*Problem requirements*.
Gather each line below that contains the word "máximos". Case counts.

*Exercise materials*.
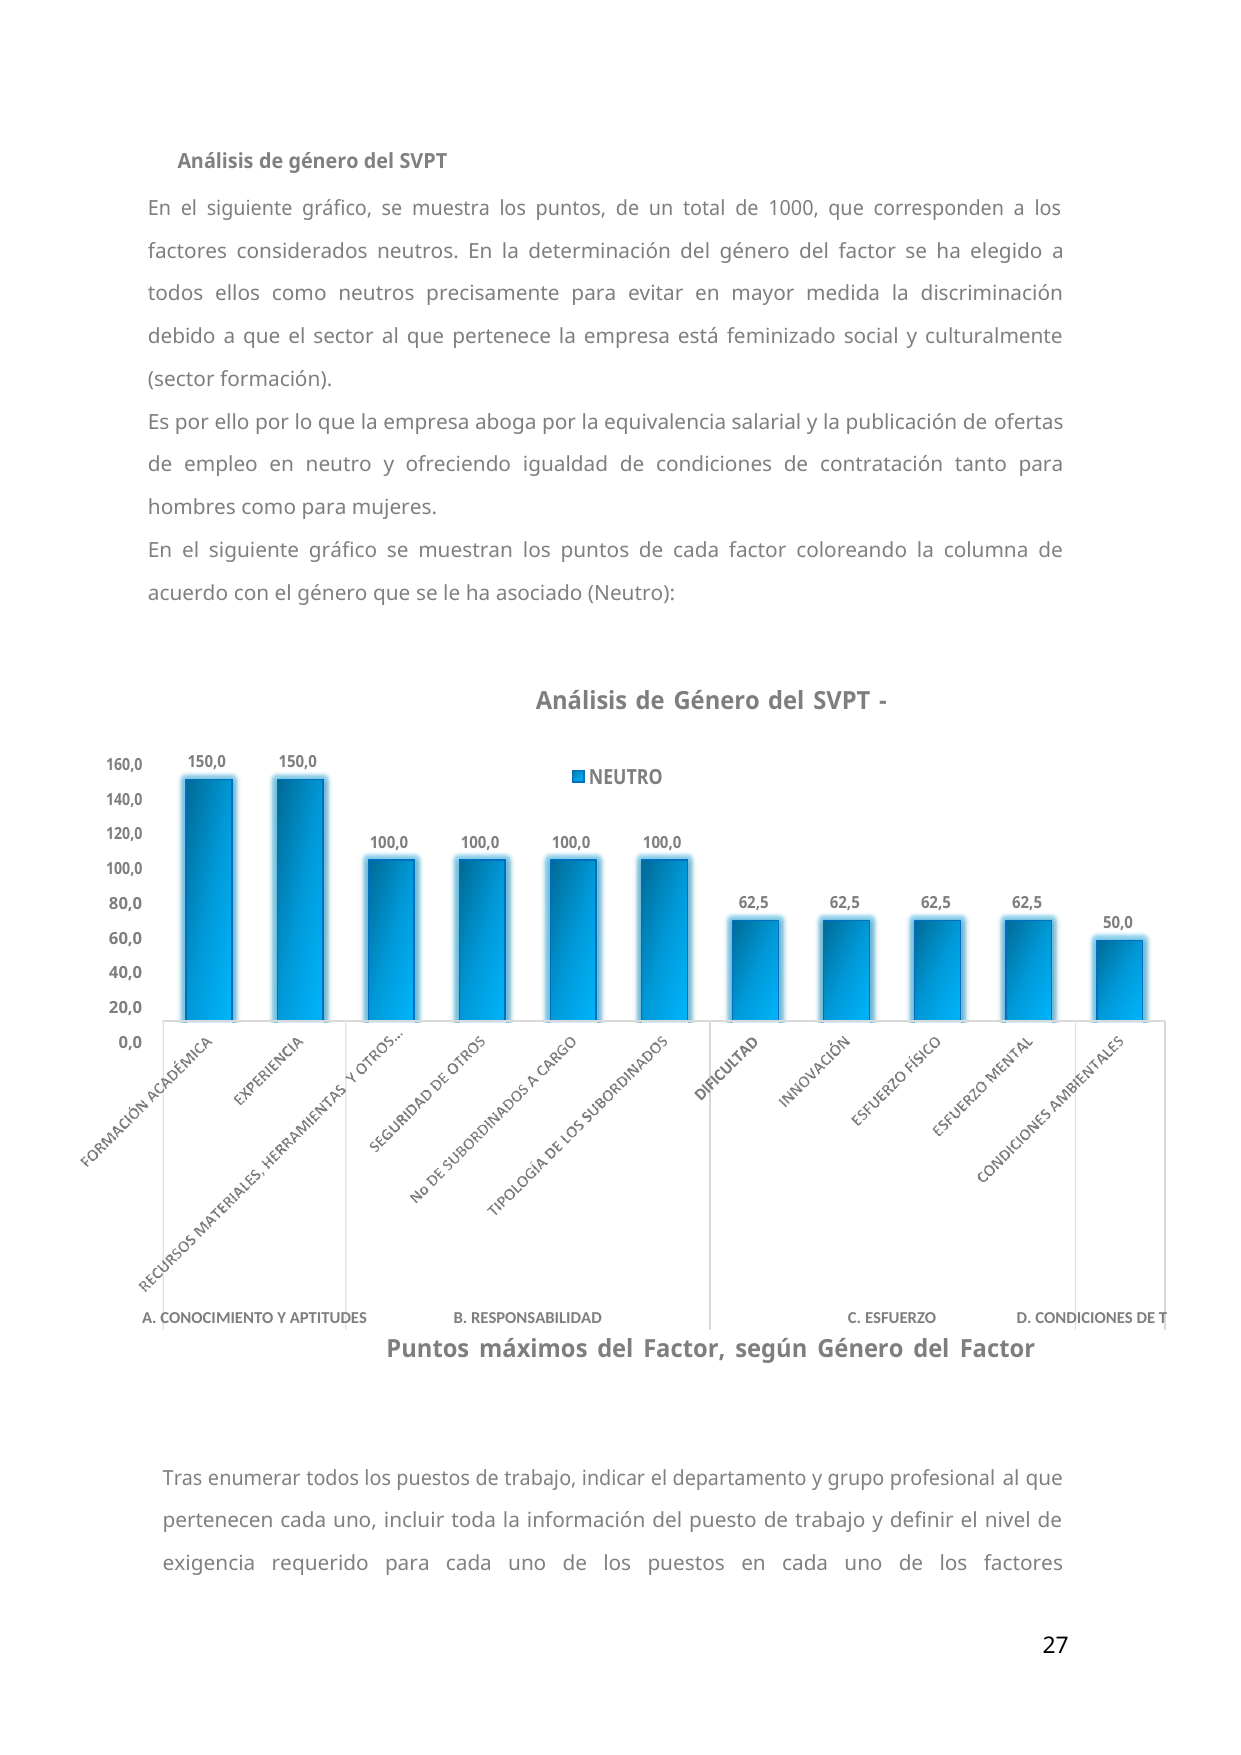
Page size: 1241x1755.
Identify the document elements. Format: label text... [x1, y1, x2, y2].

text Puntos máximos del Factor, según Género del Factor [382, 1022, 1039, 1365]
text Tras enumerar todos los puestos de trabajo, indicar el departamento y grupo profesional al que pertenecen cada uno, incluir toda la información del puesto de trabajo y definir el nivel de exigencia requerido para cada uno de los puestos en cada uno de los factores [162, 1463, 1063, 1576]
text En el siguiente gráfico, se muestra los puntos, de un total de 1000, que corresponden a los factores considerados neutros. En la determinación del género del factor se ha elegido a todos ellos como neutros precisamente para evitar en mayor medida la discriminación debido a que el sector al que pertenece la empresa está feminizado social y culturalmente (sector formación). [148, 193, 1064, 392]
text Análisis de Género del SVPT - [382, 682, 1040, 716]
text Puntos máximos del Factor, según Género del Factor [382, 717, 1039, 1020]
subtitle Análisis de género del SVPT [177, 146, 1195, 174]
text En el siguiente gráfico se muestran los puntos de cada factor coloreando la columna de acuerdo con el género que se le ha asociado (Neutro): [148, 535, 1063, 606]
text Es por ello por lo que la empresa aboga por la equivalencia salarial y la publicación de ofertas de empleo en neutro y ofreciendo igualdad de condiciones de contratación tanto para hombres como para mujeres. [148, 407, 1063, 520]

*Answer to the problem*.
text Puntos máximos del Factor, según Género del Factor [382, 1022, 1039, 1365]
text Puntos máximos del Factor, según Género del Factor [382, 717, 1039, 1020]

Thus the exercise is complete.